LightweightCopper tube does not require heavy equipment as threaded pipe of the same internal diameter. This means copper costs less to transport, handles more easily and, when installed, takes less space.
Because half hard copper tube can be bent, it is frequently possible to eliminate elbows and joints. Smooth bends permit the tube to follow contours and corners of almost any angle. When used for renovation or modernization projects, much less wall and ceiling space is needed.
Easy to join
Copper tube can be joined with capillary as well as compression fittings. These fittings save material and make smooth, neat, strong and leak-proof joints.
Copper tube will not burn or support combustion or decompose to toxic gases. Therefore, it will not carry fire through floors, walls and ceilings. Volatile organic compounds are not required for installation.
Copper tube is manufactured to SANS 460:2011 Ed4.02 Tube standards and marked with permanent identification so you know exactly what it is and who made it. It is accepted by virtually every plumbing code.

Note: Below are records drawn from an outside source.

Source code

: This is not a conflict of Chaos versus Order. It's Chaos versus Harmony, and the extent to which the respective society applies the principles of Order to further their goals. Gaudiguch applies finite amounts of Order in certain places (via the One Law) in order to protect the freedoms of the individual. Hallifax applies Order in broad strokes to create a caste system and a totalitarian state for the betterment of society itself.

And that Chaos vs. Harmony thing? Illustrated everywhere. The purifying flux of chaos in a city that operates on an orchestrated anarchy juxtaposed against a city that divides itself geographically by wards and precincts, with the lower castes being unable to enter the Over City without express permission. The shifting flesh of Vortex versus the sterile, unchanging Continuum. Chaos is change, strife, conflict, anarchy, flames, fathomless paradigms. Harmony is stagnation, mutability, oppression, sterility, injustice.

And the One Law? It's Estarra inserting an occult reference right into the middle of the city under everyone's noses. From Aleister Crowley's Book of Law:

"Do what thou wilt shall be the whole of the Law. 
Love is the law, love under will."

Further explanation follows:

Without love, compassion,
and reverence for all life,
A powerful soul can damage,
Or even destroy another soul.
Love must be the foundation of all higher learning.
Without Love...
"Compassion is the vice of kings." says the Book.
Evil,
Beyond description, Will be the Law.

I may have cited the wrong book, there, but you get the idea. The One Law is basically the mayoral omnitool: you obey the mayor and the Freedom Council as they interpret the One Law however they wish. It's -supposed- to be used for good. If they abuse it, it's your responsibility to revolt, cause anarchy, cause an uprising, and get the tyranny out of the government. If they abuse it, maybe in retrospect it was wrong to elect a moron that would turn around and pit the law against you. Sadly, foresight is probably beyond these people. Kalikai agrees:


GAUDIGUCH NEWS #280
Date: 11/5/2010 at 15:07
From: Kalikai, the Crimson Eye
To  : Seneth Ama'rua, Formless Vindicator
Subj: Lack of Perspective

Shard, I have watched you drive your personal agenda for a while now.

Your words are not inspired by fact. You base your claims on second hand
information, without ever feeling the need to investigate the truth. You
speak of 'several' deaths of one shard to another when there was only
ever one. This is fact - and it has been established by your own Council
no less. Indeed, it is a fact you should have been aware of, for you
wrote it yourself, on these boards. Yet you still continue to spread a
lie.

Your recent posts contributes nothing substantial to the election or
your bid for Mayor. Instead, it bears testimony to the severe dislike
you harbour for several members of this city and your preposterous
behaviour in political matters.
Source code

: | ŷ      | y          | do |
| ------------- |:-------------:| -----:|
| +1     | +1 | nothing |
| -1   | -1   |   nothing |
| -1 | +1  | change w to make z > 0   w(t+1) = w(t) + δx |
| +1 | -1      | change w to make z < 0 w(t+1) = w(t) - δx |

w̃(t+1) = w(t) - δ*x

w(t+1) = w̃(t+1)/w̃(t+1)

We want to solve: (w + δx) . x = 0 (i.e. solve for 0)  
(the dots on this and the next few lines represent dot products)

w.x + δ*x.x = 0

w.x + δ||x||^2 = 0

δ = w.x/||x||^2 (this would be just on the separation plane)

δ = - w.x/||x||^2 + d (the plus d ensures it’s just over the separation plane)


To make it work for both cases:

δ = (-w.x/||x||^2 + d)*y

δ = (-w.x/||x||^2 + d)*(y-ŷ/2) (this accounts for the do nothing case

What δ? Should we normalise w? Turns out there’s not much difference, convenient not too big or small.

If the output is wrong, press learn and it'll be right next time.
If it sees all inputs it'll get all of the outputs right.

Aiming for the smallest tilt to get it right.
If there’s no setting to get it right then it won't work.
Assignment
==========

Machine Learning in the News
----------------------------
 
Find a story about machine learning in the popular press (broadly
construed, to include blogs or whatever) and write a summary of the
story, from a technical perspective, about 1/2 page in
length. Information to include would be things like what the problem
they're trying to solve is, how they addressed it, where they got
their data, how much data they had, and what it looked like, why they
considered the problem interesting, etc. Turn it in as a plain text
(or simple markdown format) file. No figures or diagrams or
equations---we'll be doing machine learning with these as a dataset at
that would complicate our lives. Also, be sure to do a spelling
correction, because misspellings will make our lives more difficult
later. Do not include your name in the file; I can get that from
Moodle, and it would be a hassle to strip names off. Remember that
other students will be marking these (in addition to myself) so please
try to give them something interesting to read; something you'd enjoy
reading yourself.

It has excellent resistance to corrosion and scaling, high mechanical strength, high-temperature resistance and lifetime resistance to UV degradation. Copper assures long, trouble-free service, which translates to satisfied customers and systems that last.
Copper is 100% recyclable
Copper stands alone as an engineering material that can be recycled over and over without degradation in content or properties. This combined with copper's proven durability means that no copper used in a building today needs to enter a landfill later.
Since copper is used for all kinds of plumbing purposes, including pipes for drinking water, it is absolutely essential to determine whether they are also a healthier choice. Copper has long been known for its algicidal and fungicidal properties. There is already evidence, which suggests that substantially "all copper", systems tend to be free from the bacterium, which causes Legionnaires disease. Copper and its alloys naturally inhibit the growth of bacteria and other microorganisms since they are bacteriostatic. Their non-porous nature also makes it resistant to insecticides and other external pollutants. It also reduces the risk of lead poisoning.